First, MacCulloch's prose is much more agile and expressive. Zinn is blunt to clumsy dullness, and though this trait serves/complements his earnestness well, I'd say not perfectly well. The shape of what is to come is more-or-less known a few sentences into each chapter, and it gets kind of sloggy, unless you're getting emotional about the outrage along with him (which is unavoidable, sometimes, and advisable, sometimes, too).

Second, having that book precede this one highlights that this too (though, unlike Zinn, not only) is a people's history. More good humor (and an undertone of wistfulness for a more earthy Christianity, which he pretty convincingly documents as existing pre-reformation) enabled, obviously, by the historical distance to his subject (as opposed, again, to Zinn).

The chapter on Erasmus is truly excellent. His ability to relate in a few pages what is obviously a vast familiarity, and so elegantly, is stunning.

Interesting, nearly-at-random excerpt:

"French armies invaded [Italy], sparking military and political miseries that disrupted the peninsula for half a century. A terrifying and hitherto unknown disease also broke out. Apparently as fatal as the plague, unlike that disease it played with its victims for months or years, destroying their looks, their flesh, and sometimes their minds, and producing sores and scabs that stank and made the sufferers loathsome. Equally seriously it brought public shame, because very quickly people realized that it had an association with sexual activity. The disease rapidly set off on its travels, aided by the movements of armies, but in any case, it reached as far away as Aberdeen by spring 1497. Naturally, the Italians in their double affliction called the new scourge the French pox, a name that soon caught all Europe's imagination, much to French annoyance. France's attempt to relabel the pox as the Neapolitan disease was not an especially successful piece of spin-doctoring. We now call the modern descendant of this pox syphilis, thanks to the name of the hero (Syphilus) of a poem published in 1531 by Girolamo Fracastoro, a sixteenth-century Italian doctor."

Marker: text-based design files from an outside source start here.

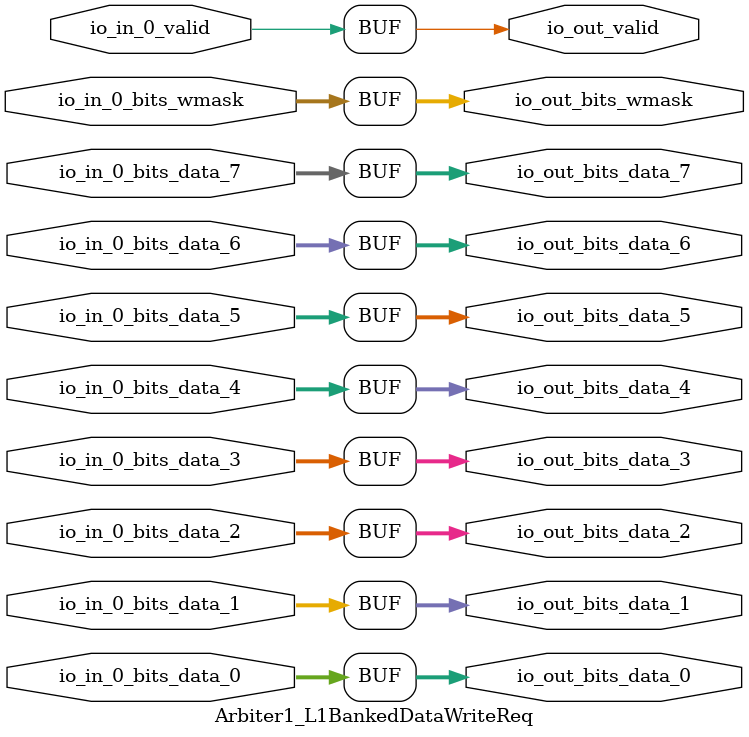
<source format=v>
module Arbiter1_L1BankedDataWriteReq(
  input         io_in_0_valid,
  input  [7:0]  io_in_0_bits_wmask,
  input  [63:0] io_in_0_bits_data_0,
  input  [63:0] io_in_0_bits_data_1,
  input  [63:0] io_in_0_bits_data_2,
  input  [63:0] io_in_0_bits_data_3,
  input  [63:0] io_in_0_bits_data_4,
  input  [63:0] io_in_0_bits_data_5,
  input  [63:0] io_in_0_bits_data_6,
  input  [63:0] io_in_0_bits_data_7,
  output        io_out_valid,
  output [7:0]  io_out_bits_wmask,
  output [63:0] io_out_bits_data_0,
  output [63:0] io_out_bits_data_1,
  output [63:0] io_out_bits_data_2,
  output [63:0] io_out_bits_data_3,
  output [63:0] io_out_bits_data_4,
  output [63:0] io_out_bits_data_5,
  output [63:0] io_out_bits_data_6,
  output [63:0] io_out_bits_data_7
);

  assign io_out_valid = io_in_0_valid;
  assign io_out_bits_wmask = io_in_0_bits_wmask;
  assign io_out_bits_data_0 = io_in_0_bits_data_0;
  assign io_out_bits_data_1 = io_in_0_bits_data_1;
  assign io_out_bits_data_2 = io_in_0_bits_data_2;
  assign io_out_bits_data_3 = io_in_0_bits_data_3;
  assign io_out_bits_data_4 = io_in_0_bits_data_4;
  assign io_out_bits_data_5 = io_in_0_bits_data_5;
  assign io_out_bits_data_6 = io_in_0_bits_data_6;
  assign io_out_bits_data_7 = io_in_0_bits_data_7;
endmodule


</source>
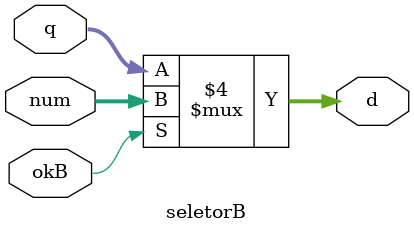
<source format=sv>
module seletorB(input logic okB, input[7:0] q, input[7:0]num, output [7:0]d);

always@(*)
	
	if(okB == 1) begin
		d = num;
	end
	else begin
		d = q;
	end

endmodule

</source>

That naming part, what a fascinating thing. It's not like the French government was annoyed by the disease; just its coined name. And the lame 'spin-doctor' motion. Wow. Sound familiar ("want some freedom fries, anyone?"; or more seriously, "those explosives? O, we just kind of didn't notice." or "Clear Skies Initiative" etc etc ad nauseum.)?

Do I even need that last paragraph, or does it go without saying?